Lübnanlıları özellikle rahatsız eden ve geniş çapta yayılmasına neden olan şeylerden biri, Ori Tsafon hareketinin internet sitesiydi. Bu isim, aslında bir Tevrat ayetinden alınmış olup kelime anlamıyla “Uyan ey kuzey,” demektir. Hareketin internet sitesinde, güney Lübnan’da İsrail yerleşimleri kurmayı hedefleyen bir plan yer alıyordu. Sitede, Lübnan’ın güneyini kapsayan bir harita, köy isimlerinin İbraniceye göre değiştirilmiş halleriyle sunulmuştu. Ayrıca, Lübnan’da inşa edileceği iddia edilen evlerin fotoğrafları ve satışa sunulan mülkler sergileniyordu. Hareketin kurucularından biri olan Eliahu Ben Aşer, “Güney Lübnan denilen yer aslında basit anlamda Celile’nin kuzeyidir,” şeklinde bir iddiada bulundu. Hareket, işgalci İsrail ordusunda görev yapmış ve hayali Lübnan’da yerleşimci olmak olan bir asker tarafından kurulmuştu. Fakat bu asker, Gazze’de işgalci askerlerin mezarına gömülmeden önce öldürülmüştü.
Lübnanlılar bu hareketle meşgul olurken, İsrail’in Jerusalem Post gazetesi, geçtiğimiz 25 Eylül’de Mark Fish’in İngilizce yazdığı bir makaleyi yayımladı. Makalenin başlığı, “Lübnan İsrail’in vaat edilmiş topraklarının bir parçası mı?” idi. Fish, makalesinde Tanrı’nın İsrailoğulları’na vaat ettiği toprakların modern İsrail, Batı Şeria, Gazze, Lübnan, Suriye, Ürdün, Irak ve hatta Türkiye’nin bazı bölgelerini kapsadığını iddia ediyordu. Bu iddialarını desteklemek için dini metinlere atıfta bulunan Fish, “Tevrat, bu toprakları ele geçirirken işgal etmemiz gereken alanlar hakkında açık talimatlar veriyor. Tevrat’a göre sınırlar, Mısır Nehri’nden [yani Nil] Fırat Nehri’ne kadar uzanıyor,” diyordu. Bu makale, yalnızca Lübnanlılar arasında değil, dünya genelinde büyük bir öfke yarattı. Tepkiler üzerine gazete, makaleyi internet sitesinden kaldırmak zorunda kaldı.
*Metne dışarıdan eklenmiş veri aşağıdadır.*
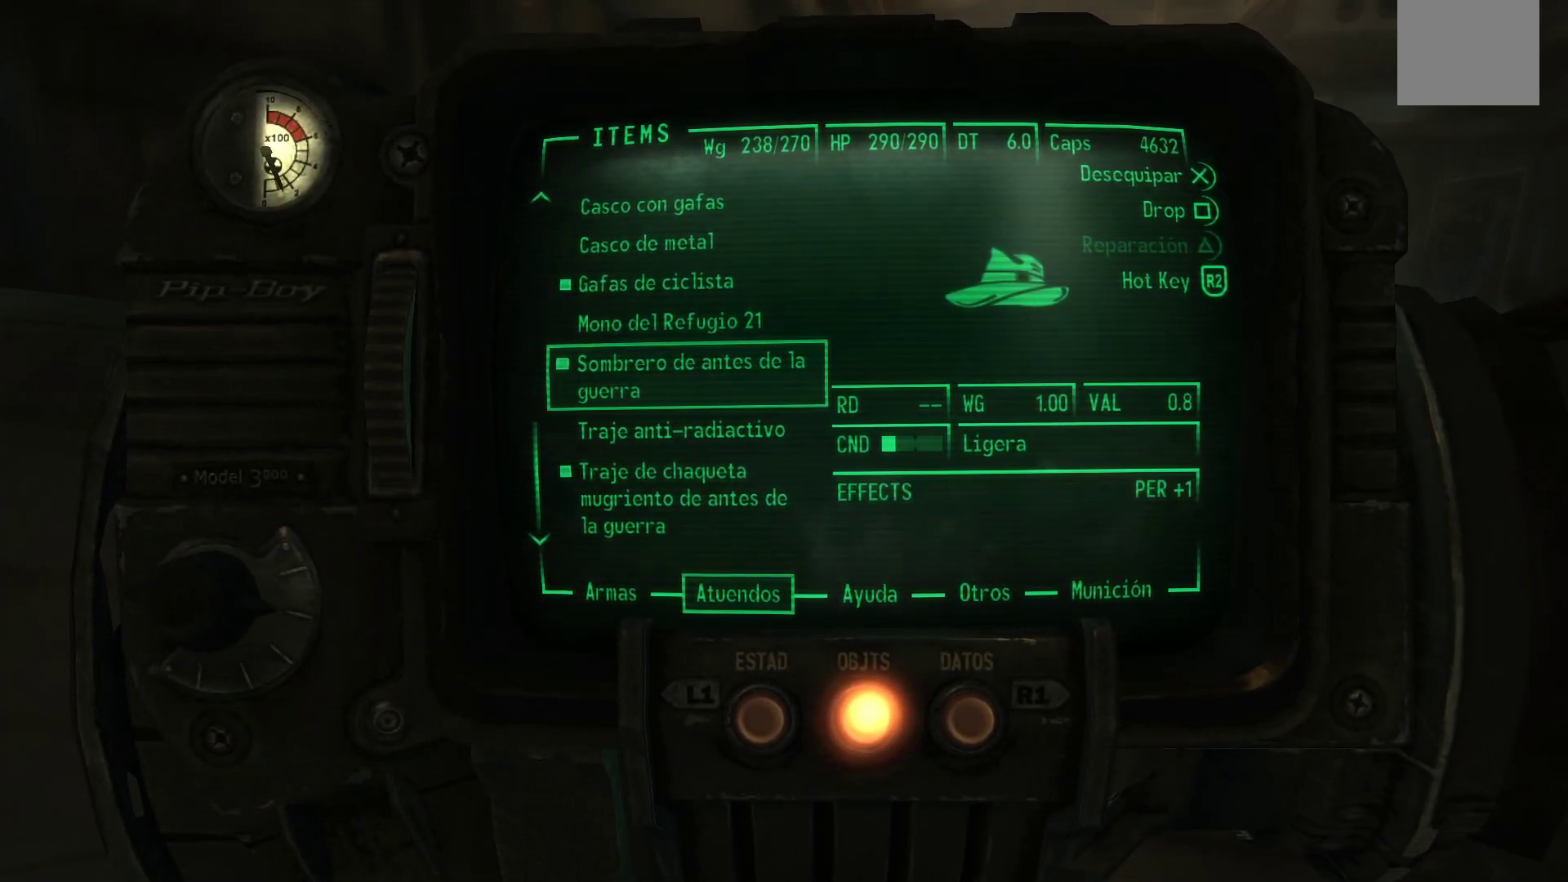
{"buttons": [], "left_stick": "center", "right_stick": "center", "events": [[67, "B", "up"]]}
Ayrıca, Siyonist yazar Avi Lipkin’in bir televizyon söyleşisinde sarf ettiği sözler de hızla yayıldı. Lipkin, “Sınırlarımız Lübnan’dan Büyük Sahra’ya kadar, yani Suudi Arabistan’a; Akdeniz’den Fırat’a kadar uzanacak. Fırat’ın diğer tarafında ne var? Kürtler. Ve Kürtler dostlarımız. Yani Akdeniz arkamızda, Kürtler önümüzde, Lübnan da halihazırda İsrail'in güvenlik şemsiyesine ihtiyaç duyuyor. Sonra Mekke, Medine ve Sina Dağı’nı alacağız ve buraları temizleyeceğiz,” diye tehditler savurdu.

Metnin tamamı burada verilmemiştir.